First of all, the bill runs 68 pages and we can’t begin to vouch for everything in it. Like many bills, there probably are things in here that aren’t so great. We’d be naïve to think otherwise. The bill would, for instance, reduce the number of banks subject to the toughest regulations. That’s why Sen. Elizabeth Warren, D-Massachusetts, tweeted out the names of the Democrats backing a revision and complained that thanks to them, “the Senate just voted to increase the chances your money will be used to bail out big banks again.” However, the main reason so many Democrats — including Kaine and Warner — have signed onto the revisions is their concern about small banks, what we often call “community banks.”

It’s a fine, fine thing to rail against the big banks. But it’s no accident that the 17 Democrats backing the bill all come from states with a lot of rural areas — which is where community banks tend to be. There are unintended consequences for these small banks under one-size-fits-all regulations that are aimed at making sure the big banks don’t collapse in a heap so that taxpayers have to them bail out.
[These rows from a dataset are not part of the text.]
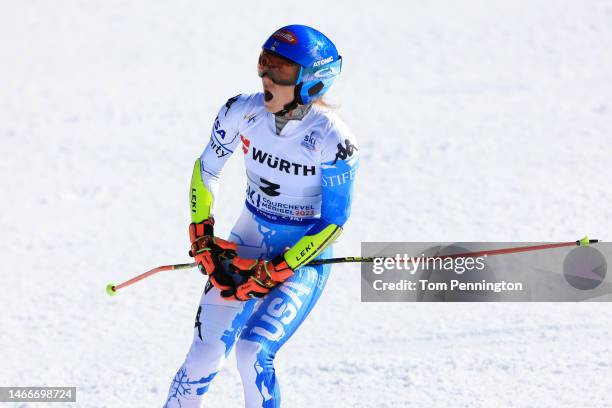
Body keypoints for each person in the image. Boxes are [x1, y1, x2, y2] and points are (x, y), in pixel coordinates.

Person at [164, 24, 359, 408]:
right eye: (264, 63)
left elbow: (334, 222)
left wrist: (281, 268)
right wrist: (201, 235)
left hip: (302, 259)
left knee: (252, 352)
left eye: (281, 70)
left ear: (313, 83)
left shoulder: (333, 141)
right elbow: (206, 170)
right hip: (246, 243)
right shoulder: (241, 110)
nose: (266, 76)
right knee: (203, 357)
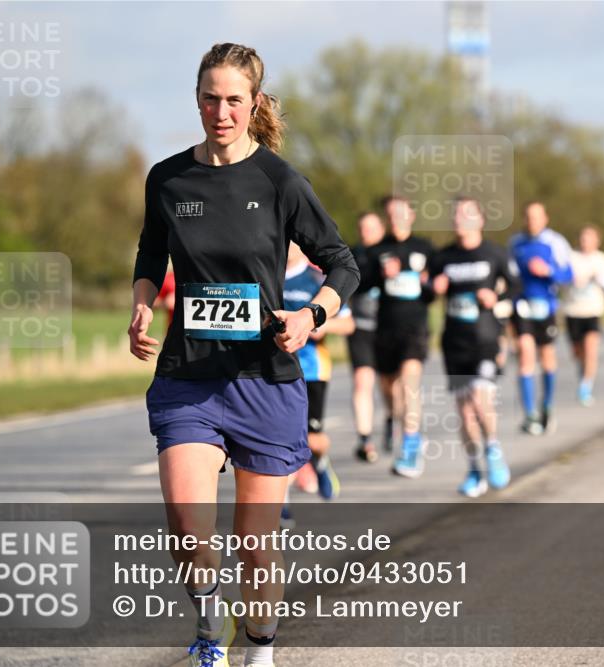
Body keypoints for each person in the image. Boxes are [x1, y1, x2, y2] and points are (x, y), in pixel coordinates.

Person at [128, 43, 359, 667]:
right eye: (210, 99)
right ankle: (211, 625)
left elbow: (342, 264)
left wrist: (311, 316)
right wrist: (142, 303)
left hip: (264, 378)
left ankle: (260, 651)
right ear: (197, 99)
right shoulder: (168, 178)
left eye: (234, 100)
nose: (221, 112)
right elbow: (151, 251)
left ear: (254, 103)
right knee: (186, 524)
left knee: (255, 545)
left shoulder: (280, 182)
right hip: (189, 375)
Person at [430, 197, 518, 497]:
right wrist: (433, 288)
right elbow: (426, 292)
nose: (459, 219)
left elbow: (516, 287)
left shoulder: (494, 253)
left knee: (480, 399)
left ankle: (493, 449)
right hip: (455, 342)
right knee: (465, 412)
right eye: (456, 214)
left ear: (480, 220)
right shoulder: (443, 257)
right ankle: (474, 470)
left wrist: (497, 298)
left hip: (486, 338)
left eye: (466, 214)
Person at [360, 195, 436, 478]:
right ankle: (399, 421)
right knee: (390, 390)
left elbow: (434, 291)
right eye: (391, 214)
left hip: (415, 328)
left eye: (401, 213)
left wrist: (427, 283)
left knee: (408, 383)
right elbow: (361, 284)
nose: (396, 219)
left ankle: (411, 446)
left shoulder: (425, 248)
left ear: (411, 215)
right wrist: (381, 274)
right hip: (385, 328)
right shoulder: (377, 250)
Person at [283, 242, 355, 500]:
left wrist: (323, 325)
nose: (286, 246)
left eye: (291, 241)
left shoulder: (318, 279)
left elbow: (348, 324)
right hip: (275, 368)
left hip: (312, 369)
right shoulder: (268, 276)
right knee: (279, 436)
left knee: (313, 439)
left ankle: (320, 461)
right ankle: (281, 503)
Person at [509, 201, 573, 435]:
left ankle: (547, 404)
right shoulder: (515, 243)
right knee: (525, 353)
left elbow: (568, 274)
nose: (532, 221)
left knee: (547, 357)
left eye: (536, 217)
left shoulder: (555, 242)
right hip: (522, 306)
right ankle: (530, 414)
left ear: (545, 218)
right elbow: (509, 274)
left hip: (546, 306)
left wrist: (548, 271)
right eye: (528, 217)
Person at [346, 211, 386, 462]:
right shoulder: (351, 255)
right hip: (360, 327)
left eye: (371, 228)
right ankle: (365, 439)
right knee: (362, 382)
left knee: (391, 387)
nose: (365, 233)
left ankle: (392, 419)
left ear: (382, 229)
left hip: (388, 328)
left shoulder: (393, 252)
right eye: (362, 228)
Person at [564, 225, 604, 406]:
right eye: (583, 238)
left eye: (589, 238)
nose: (585, 242)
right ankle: (583, 370)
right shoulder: (570, 257)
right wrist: (570, 278)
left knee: (591, 348)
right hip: (573, 310)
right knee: (577, 351)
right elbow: (560, 278)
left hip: (593, 311)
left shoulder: (602, 259)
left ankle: (586, 386)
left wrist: (598, 277)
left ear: (597, 241)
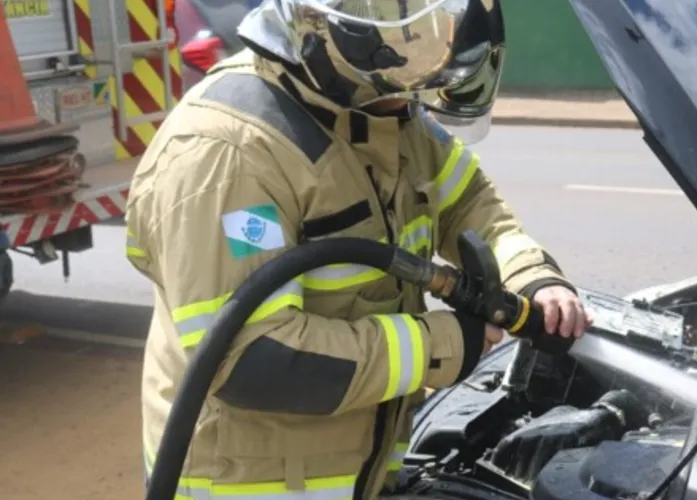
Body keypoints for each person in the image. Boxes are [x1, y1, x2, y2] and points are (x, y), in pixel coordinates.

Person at [123, 0, 591, 498]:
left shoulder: (379, 107)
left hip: (356, 472)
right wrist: (441, 345)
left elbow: (468, 201)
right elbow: (252, 359)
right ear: (337, 38)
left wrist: (531, 276)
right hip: (248, 485)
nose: (413, 106)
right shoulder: (227, 155)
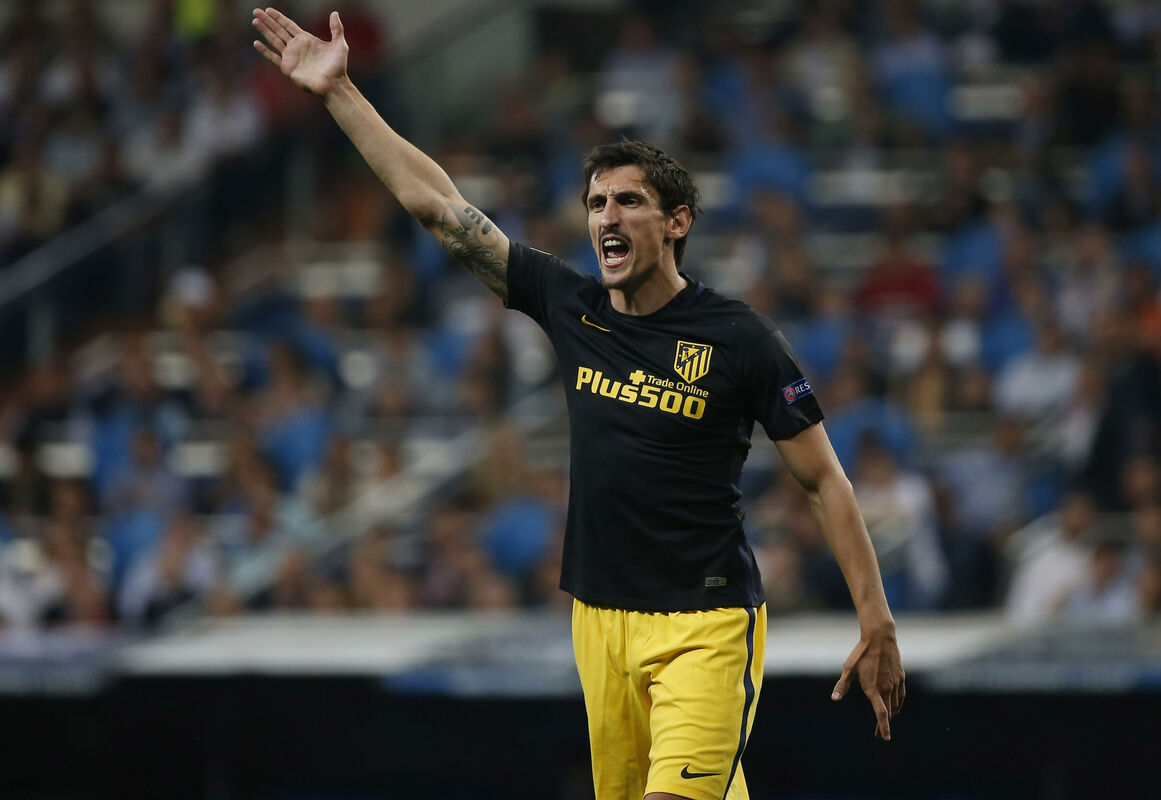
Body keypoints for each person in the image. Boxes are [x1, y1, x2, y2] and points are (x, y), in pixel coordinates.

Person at [251, 9, 905, 799]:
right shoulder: (572, 306)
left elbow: (824, 479)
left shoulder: (741, 339)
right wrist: (340, 93)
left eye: (628, 202)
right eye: (596, 204)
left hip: (706, 626)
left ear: (677, 222)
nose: (606, 218)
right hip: (599, 621)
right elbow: (440, 209)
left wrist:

“Virginia only lost one community bank during the financial crisis,” Warner says. “We’ve lost 21 since Dodd-Frank passed. Regulations should keep Wall Street in check, not run small community banks out of business.” Nationwide, about one-fourth of community banks have disappeared. “I think a primary reason for that is regulatory fatigue,” says Lyn Hayth, president and CEO of the Bank of Botetourt.
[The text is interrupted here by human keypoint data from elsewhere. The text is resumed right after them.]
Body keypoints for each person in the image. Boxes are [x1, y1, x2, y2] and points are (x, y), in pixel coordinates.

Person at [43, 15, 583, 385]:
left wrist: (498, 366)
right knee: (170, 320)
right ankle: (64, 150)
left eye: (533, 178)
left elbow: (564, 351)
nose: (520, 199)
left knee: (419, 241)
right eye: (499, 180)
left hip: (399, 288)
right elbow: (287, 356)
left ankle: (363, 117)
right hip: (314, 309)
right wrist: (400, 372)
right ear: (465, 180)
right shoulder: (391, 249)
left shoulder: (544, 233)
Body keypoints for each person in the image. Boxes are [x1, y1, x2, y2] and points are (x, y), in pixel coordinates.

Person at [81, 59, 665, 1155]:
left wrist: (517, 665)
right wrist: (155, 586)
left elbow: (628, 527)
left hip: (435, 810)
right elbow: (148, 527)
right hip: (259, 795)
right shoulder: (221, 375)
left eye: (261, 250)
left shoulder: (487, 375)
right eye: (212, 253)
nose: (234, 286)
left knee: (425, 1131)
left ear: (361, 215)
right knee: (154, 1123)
So why should we care about community banks? If they can’t keep up with all the regulations, maybe their disappearance is really a good thing?
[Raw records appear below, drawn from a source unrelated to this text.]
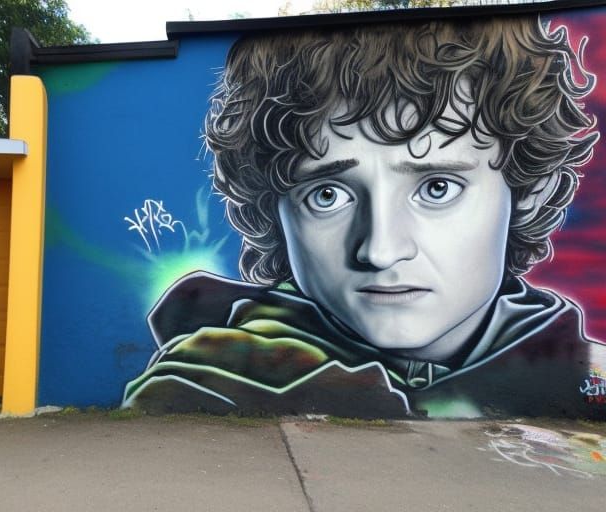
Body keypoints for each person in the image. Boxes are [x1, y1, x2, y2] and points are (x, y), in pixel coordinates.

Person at [123, 15, 605, 418]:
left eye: (437, 188)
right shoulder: (211, 381)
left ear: (530, 191)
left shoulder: (589, 376)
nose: (380, 250)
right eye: (327, 195)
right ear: (273, 211)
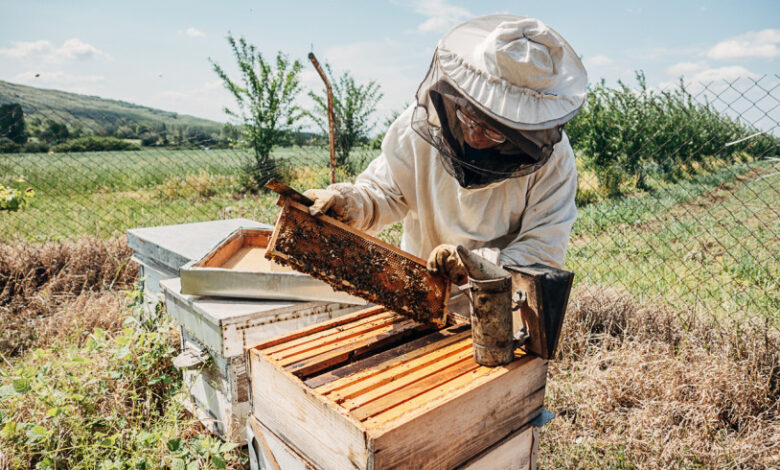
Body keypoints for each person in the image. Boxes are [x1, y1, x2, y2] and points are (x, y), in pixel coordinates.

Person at [304, 14, 587, 285]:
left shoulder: (554, 161)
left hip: (501, 303)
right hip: (421, 289)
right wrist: (348, 202)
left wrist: (478, 265)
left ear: (522, 130)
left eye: (493, 130)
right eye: (468, 116)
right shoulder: (422, 125)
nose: (475, 133)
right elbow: (386, 192)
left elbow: (543, 249)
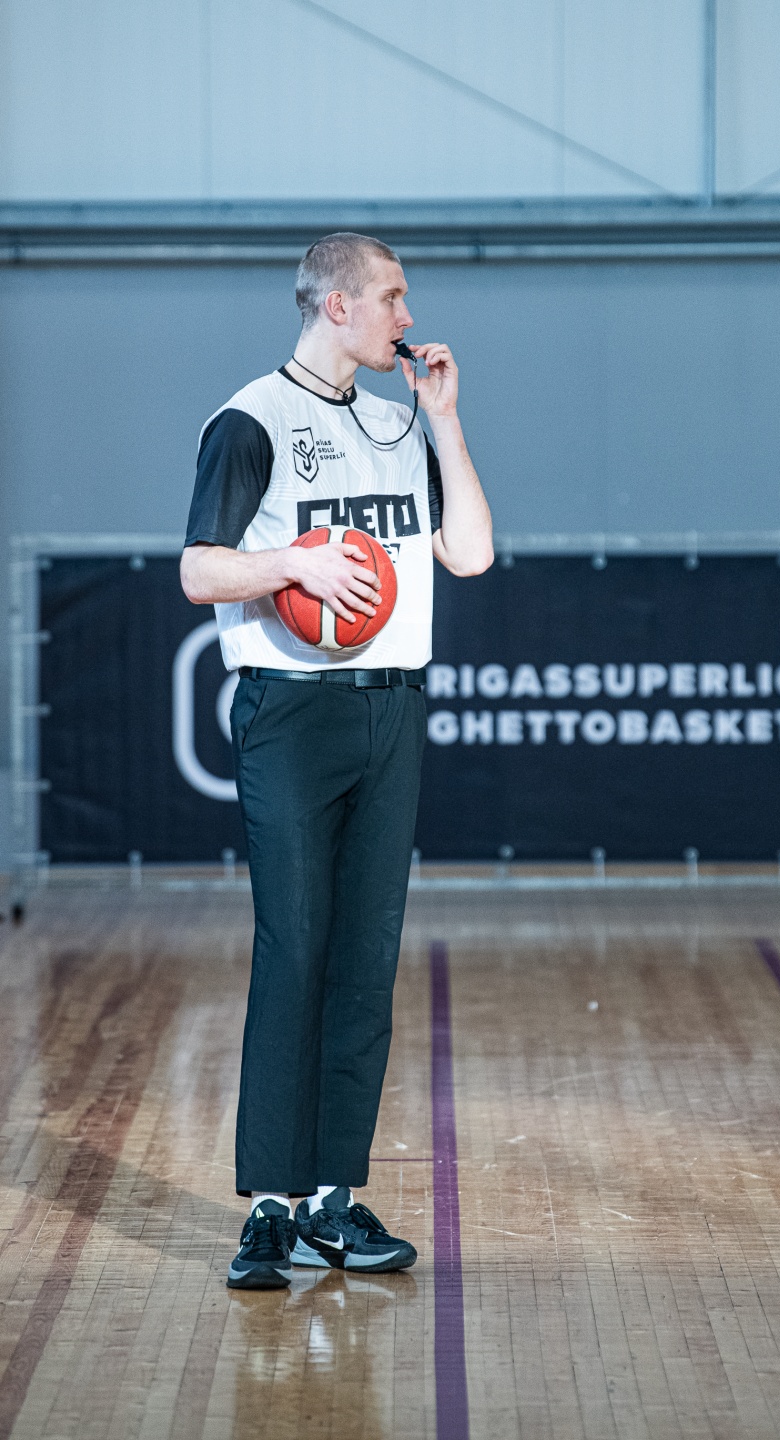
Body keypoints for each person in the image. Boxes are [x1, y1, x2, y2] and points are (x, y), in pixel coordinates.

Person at [180, 232, 493, 1289]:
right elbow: (198, 572)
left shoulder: (401, 426)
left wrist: (445, 422)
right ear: (337, 305)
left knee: (366, 957)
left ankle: (331, 1199)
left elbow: (471, 553)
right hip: (291, 710)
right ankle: (267, 1208)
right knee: (295, 946)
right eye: (393, 297)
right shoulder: (249, 420)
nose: (408, 317)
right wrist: (293, 564)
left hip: (392, 707)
Here’s why we should care: Rural areas have a unique interest in community banks for one simple reason. The big banks often don’t have much presence in rural communities. They’re simply too small to make a difference to the global bottom line. If we want to build a new economy in rural America, that means – well, lots of things. But surely one thing is to encourage small business, particularly those that might grow into bigger businesses. Those are often the entrepreneurs who turn to community banks. Their proposals may not fit into whatever lending formula a big bank might use. A community banker, though, might actually know the applicant, and have a better understanding of whether their business is likely to succeed or fail in that community’s market.

However, between 2008 and 2016, small business lending has declined 13 percent while lending to large firms has increased 49 percent, according to Sen. Jeanne Shaheen, D-New Hampshire. The demise of community banks probably has something to do with that. Sen. Jon Tester, D-Montana, has explained his support for the Dodd-Frank revisions this way: “This has everything to do with access to capital in rural America.”

The New York Times disputes that community banks are in trouble, pointing out that their profits in 2017 were up 9.4 percent over the year before. That may be so, but some of that profit has been achieved by small banks merging — which means that post-merger, they are less of a community bank than before. And the number of new community banks formed in Virginia is zero — not exactly a sign of economic growth in rural areas.

We hate to make this political, but any proposed piece of legislation is inherently political. Part of the problem here is a lot of Democrats simply don’t understand rural America, and this debate provides a good example. Warren doesn’t have many rural localities in Massachusetts to look out for; Warner and Kaine have vast swaths of Southwest and Southside Virginia. Those places may not count for many votes anymore (especially for Democrats) yet they’re there, nonetheless. And if we’re going to build a new economy there, we need community banks. Is this bill perfect? Likely not. But can the Democrats voting against it tell us how we keep those remaining community banks — plus grow new ones? Or, to paraphrase the Drive-By Truckers, is that a notion that doesn’t fit within their truth?